Suryavana, Castellón, Spain,
Greetings from a rainy evening in mid-December. The fire is up and darkness all around. We are having a busy run of activities in the retreat centre, which is great for the harrowed bank accounts. We are slowly crawling out of the hole left by the pandemic, slower than everyone anticipated but there is progress.
I have been developing a routine of set-up and set-down for retreats and events which mostly happen on weekends. I do the shop (for food) a day or two before and a local woman Clara, cleans the main house, top to bottom. The cook team arrive, Pedro and Carlos the last few weeks, coming up Friday afternoon from Valencia by train. I clear up the flat that then becomes the main shrine room. In theory I can then leave the guys to it and head out for the weekend. In fact I end up getting involved in the weekends. On Sunday back to clear up, empty the bins, pack the washing to launder and literally and metaphorically close the front door til the following event. Usually there is a round of maintenance jobs to sort out. This week leaky cisterns! All very humdrum. And frustrating at times.
For me it is pregnant with significance as I see Suryavana as a “Guesthouse”, receiving all kinds of people, letting the place and the courses do their magic, them leaving transformed.

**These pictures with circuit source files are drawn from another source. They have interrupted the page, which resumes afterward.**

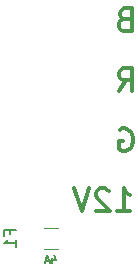
<source format=gbr>
%TF.GenerationSoftware,KiCad,Pcbnew,(5.1.6)-1*%
%TF.CreationDate,2020-10-21T10:45:23-05:00*%
%TF.ProjectId,esp-rgb-controller,6573702d-7267-4622-9d63-6f6e74726f6c,rev?*%
%TF.SameCoordinates,Original*%
%TF.FileFunction,Legend,Bot*%
%TF.FilePolarity,Positive*%
%FSLAX46Y46*%
G04 Gerber Fmt 4.6, Leading zero omitted, Abs format (unit mm)*
G04 Created by KiCad (PCBNEW (5.1.6)-1) date 2020-10-21 10:45:23*
%MOMM*%
%LPD*%
G01*
G04 APERTURE LIST*
%ADD10C,0.152400*%
%ADD11C,0.304800*%
%ADD12C,0.120000*%
%ADD13C,0.150000*%
G04 APERTURE END LIST*
D10*
X176046190Y-118481928D02*
X176046190Y-118905261D01*
X176197380Y-118240023D02*
X176348571Y-118693595D01*
X175955476Y-118693595D01*
X175743809Y-118723833D02*
X175441428Y-118723833D01*
X175804285Y-118905261D02*
X175592619Y-118270261D01*
X175380952Y-118905261D01*
D11*
X181519285Y-114526785D02*
X182607857Y-114526785D01*
X182063571Y-114526785D02*
X182063571Y-112621785D01*
X182245000Y-112893928D01*
X182426428Y-113075357D01*
X182607857Y-113166071D01*
X180793571Y-112803214D02*
X180702857Y-112712500D01*
X180521428Y-112621785D01*
X180067857Y-112621785D01*
X179886428Y-112712500D01*
X179795714Y-112803214D01*
X179705000Y-112984642D01*
X179705000Y-113166071D01*
X179795714Y-113438214D01*
X180884285Y-114526785D01*
X179705000Y-114526785D01*
X179160714Y-112621785D02*
X178525714Y-114526785D01*
X177890714Y-112621785D01*
X181746071Y-107632500D02*
X181927500Y-107541785D01*
X182199642Y-107541785D01*
X182471785Y-107632500D01*
X182653214Y-107813928D01*
X182743928Y-107995357D01*
X182834642Y-108358214D01*
X182834642Y-108630357D01*
X182743928Y-108993214D01*
X182653214Y-109174642D01*
X182471785Y-109356071D01*
X182199642Y-109446785D01*
X182018214Y-109446785D01*
X181746071Y-109356071D01*
X181655357Y-109265357D01*
X181655357Y-108630357D01*
X182018214Y-108630357D01*
X181655357Y-104366785D02*
X182290357Y-103459642D01*
X182743928Y-104366785D02*
X182743928Y-102461785D01*
X182018214Y-102461785D01*
X181836785Y-102552500D01*
X181746071Y-102643214D01*
X181655357Y-102824642D01*
X181655357Y-103096785D01*
X181746071Y-103278214D01*
X181836785Y-103368928D01*
X182018214Y-103459642D01*
X182743928Y-103459642D01*
X182108928Y-98288928D02*
X181836785Y-98379642D01*
X181746071Y-98470357D01*
X181655357Y-98651785D01*
X181655357Y-98923928D01*
X181746071Y-99105357D01*
X181836785Y-99196071D01*
X182018214Y-99286785D01*
X182743928Y-99286785D01*
X182743928Y-97381785D01*
X182108928Y-97381785D01*
X181927500Y-97472500D01*
X181836785Y-97563214D01*
X181746071Y-97744642D01*
X181746071Y-97926071D01*
X181836785Y-98107500D01*
X181927500Y-98198214D01*
X182108928Y-98288928D01*
X182743928Y-98288928D01*
D12*
%TO.C,F1*%
X175292936Y-117750000D02*
X176497064Y-117750000D01*
X175292936Y-115930000D02*
X176497064Y-115930000D01*
D13*
X172431071Y-116506666D02*
X172431071Y-116173333D01*
X172954880Y-116173333D02*
X171954880Y-116173333D01*
X171954880Y-116649523D01*
X172954880Y-117554285D02*
X172954880Y-116982857D01*
X172954880Y-117268571D02*
X171954880Y-117268571D01*
X172097738Y-117173333D01*
X172192976Y-117078095D01*
X172240595Y-116982857D01*
%TD*%
M02*

</source>
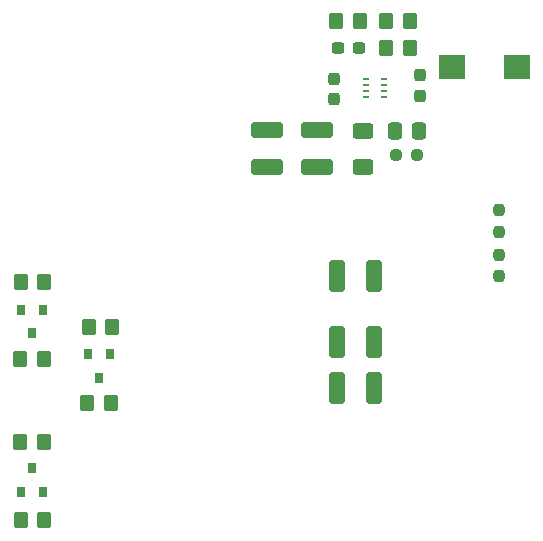
<source format=gbr>
%TF.GenerationSoftware,KiCad,Pcbnew,(6.0.4)*%
%TF.CreationDate,2022-09-19T00:41:06-04:00*%
%TF.ProjectId,Pi_HAT_V2,50695f48-4154-45f5-9632-2e6b69636164,rev?*%
%TF.SameCoordinates,Original*%
%TF.FileFunction,Paste,Bot*%
%TF.FilePolarity,Positive*%
%FSLAX46Y46*%
G04 Gerber Fmt 4.6, Leading zero omitted, Abs format (unit mm)*
G04 Created by KiCad (PCBNEW (6.0.4)) date 2022-09-19 00:41:06*
%MOMM*%
%LPD*%
G01*
G04 APERTURE LIST*
G04 Aperture macros list*
%AMRoundRect*
0 Rectangle with rounded corners*
0 $1 Rounding radius*
0 $2 $3 $4 $5 $6 $7 $8 $9 X,Y pos of 4 corners*
0 Add a 4 corners polygon primitive as box body*
4,1,4,$2,$3,$4,$5,$6,$7,$8,$9,$2,$3,0*
0 Add four circle primitives for the rounded corners*
1,1,$1+$1,$2,$3*
1,1,$1+$1,$4,$5*
1,1,$1+$1,$6,$7*
1,1,$1+$1,$8,$9*
0 Add four rect primitives between the rounded corners*
20,1,$1+$1,$2,$3,$4,$5,0*
20,1,$1+$1,$4,$5,$6,$7,0*
20,1,$1+$1,$6,$7,$8,$9,0*
20,1,$1+$1,$8,$9,$2,$3,0*%
G04 Aperture macros list end*
%ADD10R,0.609600X0.279400*%
%ADD11R,2.260600X2.108200*%
%ADD12RoundRect,0.250000X0.412500X1.100000X-0.412500X1.100000X-0.412500X-1.100000X0.412500X-1.100000X0*%
%ADD13RoundRect,0.237500X-0.300000X-0.237500X0.300000X-0.237500X0.300000X0.237500X-0.300000X0.237500X0*%
%ADD14RoundRect,0.237500X-0.237500X0.300000X-0.237500X-0.300000X0.237500X-0.300000X0.237500X0.300000X0*%
%ADD15RoundRect,0.250000X1.100000X-0.412500X1.100000X0.412500X-1.100000X0.412500X-1.100000X-0.412500X0*%
%ADD16RoundRect,0.250000X0.625000X-0.400000X0.625000X0.400000X-0.625000X0.400000X-0.625000X-0.400000X0*%
%ADD17RoundRect,0.250000X0.337500X0.475000X-0.337500X0.475000X-0.337500X-0.475000X0.337500X-0.475000X0*%
%ADD18RoundRect,0.237500X0.237500X-0.250000X0.237500X0.250000X-0.237500X0.250000X-0.237500X-0.250000X0*%
%ADD19RoundRect,0.250000X-0.350000X-0.450000X0.350000X-0.450000X0.350000X0.450000X-0.350000X0.450000X0*%
%ADD20R,0.800000X0.900000*%
%ADD21RoundRect,0.250000X0.350000X0.450000X-0.350000X0.450000X-0.350000X-0.450000X0.350000X-0.450000X0*%
%ADD22RoundRect,0.237500X-0.250000X-0.237500X0.250000X-0.237500X0.250000X0.237500X-0.250000X0.237500X0*%
%ADD23RoundRect,0.250000X-0.412500X-1.100000X0.412500X-1.100000X0.412500X1.100000X-0.412500X1.100000X0*%
G04 APERTURE END LIST*
D10*
%TO.C,U1*%
X136500700Y-68724999D03*
X136500700Y-69225000D03*
X136500700Y-69725000D03*
X136500700Y-70225001D03*
X137999300Y-70225001D03*
X137999300Y-69725000D03*
X137999300Y-69225000D03*
X137999300Y-68724999D03*
%TD*%
D11*
%TO.C,L1*%
X143758900Y-67700000D03*
X149296100Y-67700000D03*
%TD*%
D12*
%TO.C,C7*%
X137162500Y-94900000D03*
X134037500Y-94900000D03*
%TD*%
D13*
%TO.C,C9*%
X134162500Y-66075000D03*
X135887500Y-66075000D03*
%TD*%
D14*
%TO.C,C3*%
X141100000Y-70112500D03*
X141100000Y-68387500D03*
%TD*%
D12*
%TO.C,C6*%
X137162500Y-91000000D03*
X134037500Y-91000000D03*
%TD*%
D15*
%TO.C,C1*%
X132375000Y-76162500D03*
X132375000Y-73037500D03*
%TD*%
%TO.C,C2*%
X128125000Y-76162500D03*
X128125000Y-73037500D03*
%TD*%
D16*
%TO.C,R2*%
X136225000Y-76175000D03*
X136225000Y-73075000D03*
%TD*%
D17*
%TO.C,C4*%
X141012500Y-73100000D03*
X138937500Y-73100000D03*
%TD*%
D18*
%TO.C,R7*%
X147800000Y-85387500D03*
X147800000Y-83562500D03*
%TD*%
D19*
%TO.C,R9*%
X107250000Y-99475000D03*
X109250000Y-99475000D03*
%TD*%
%TO.C,R10*%
X113025000Y-89675000D03*
X115025000Y-89675000D03*
%TD*%
%TO.C,R5*%
X138250000Y-63825000D03*
X140250000Y-63825000D03*
%TD*%
%TO.C,R14*%
X134000000Y-63800000D03*
X136000000Y-63800000D03*
%TD*%
%TO.C,R12*%
X107275000Y-85900000D03*
X109275000Y-85900000D03*
%TD*%
D14*
%TO.C,C8*%
X133825000Y-70412500D03*
X133825000Y-68687500D03*
%TD*%
D20*
%TO.C,Q3*%
X107300000Y-88225000D03*
X109200000Y-88225000D03*
X108250000Y-90225000D03*
%TD*%
D21*
%TO.C,R11*%
X114925000Y-96100000D03*
X112925000Y-96100000D03*
%TD*%
D20*
%TO.C,Q1*%
X109200000Y-103675000D03*
X107300000Y-103675000D03*
X108250000Y-101675000D03*
%TD*%
D18*
%TO.C,R6*%
X147800000Y-81637500D03*
X147800000Y-79812500D03*
%TD*%
D22*
%TO.C,R4*%
X139037500Y-75125000D03*
X140862500Y-75125000D03*
%TD*%
D21*
%TO.C,R8*%
X109275000Y-106025000D03*
X107275000Y-106025000D03*
%TD*%
%TO.C,R13*%
X109225000Y-92400000D03*
X107225000Y-92400000D03*
%TD*%
D20*
%TO.C,Q2*%
X112975000Y-92000000D03*
X114875000Y-92000000D03*
X113925000Y-94000000D03*
%TD*%
D23*
%TO.C,C5*%
X134037500Y-85350000D03*
X137162500Y-85350000D03*
%TD*%
D19*
%TO.C,R3*%
X138225000Y-66100000D03*
X140225000Y-66100000D03*
%TD*%
M02*

</source>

Lately and in conversation with others I am beginning to see the work is a devotional practice. Suryavana, its infrastructure and gardens presents endless opportunities and challenges. I just have to surrender to it. The more subtle and necessary work is separating out me and the project which is challenging when almost my whole life revolves around being here. It does help that the property is not me, not mine! I wouldn't recommend owning a house with eleven WC´s! The last few days I have been battling with leaky battered siphons and have been dismantling and replacing with new parts. For now its a desired devotional practice and I can see that for us, the kids, my partner and I are all benefiting from being here. Suryavana flourishes and shines with the ongoing continuous attention.
We just came to the end of doing two months of intensive teaching; in October, a residential Yoga teacher training with Sadhita here in Suryavana, in November, an Online therapeutic yoga teacher training. Then I led a Yin yoga workshop here in Suryavana and finally a Thai massage workshop in the new Buddhist Centre in Valencia at the end of November. I love teaching but it has been good to take off the teachers hat.
Since then, the highlight has been a change roles (and hats) and become a student again, working through the second Kurukulle retreat led by Kamalashila. I did the retreat more as a course, not live. Its been thoroughly engaging and really satisfying working through the videos at my own pace during free slots in the day (& night). Going downstairs from our living space and Meditating, doing Puja and conjuring the Dakini, in her red and bright burning splendour in the “Cool White Cave" below (the second shrine room). It has been a year since I took up the practice after my friend Sinhendra encouraged me to do the first Kurukulle retreat (December 2021). I am terribly grateful and feel very fortunate that Kamalashila has made this material available. The “psychedelic” even crazy aspects of this Sadhana seems so helpful given the humdrum nature of my life as father to young kids, husband, and caretaker, of Suryavana.
To support the Sadhana practice I have started reading the “Dakini’s Warm Breath” Judith Simmer Brown which is wonderfully academic and exacting yet written by a devoted practitioner.
Next up is a hideaway to the village while the Valencia Buddhist Centre and Respiravida/Breathworks run their end of year retreats. In the village I really do "let go" as it's essentially been a getaway place for me and the family since I met my partner nine years ago. I am not looking at a list of “things to do or that could be done” like when I am in the retreat centre. All the best and Happy New Year.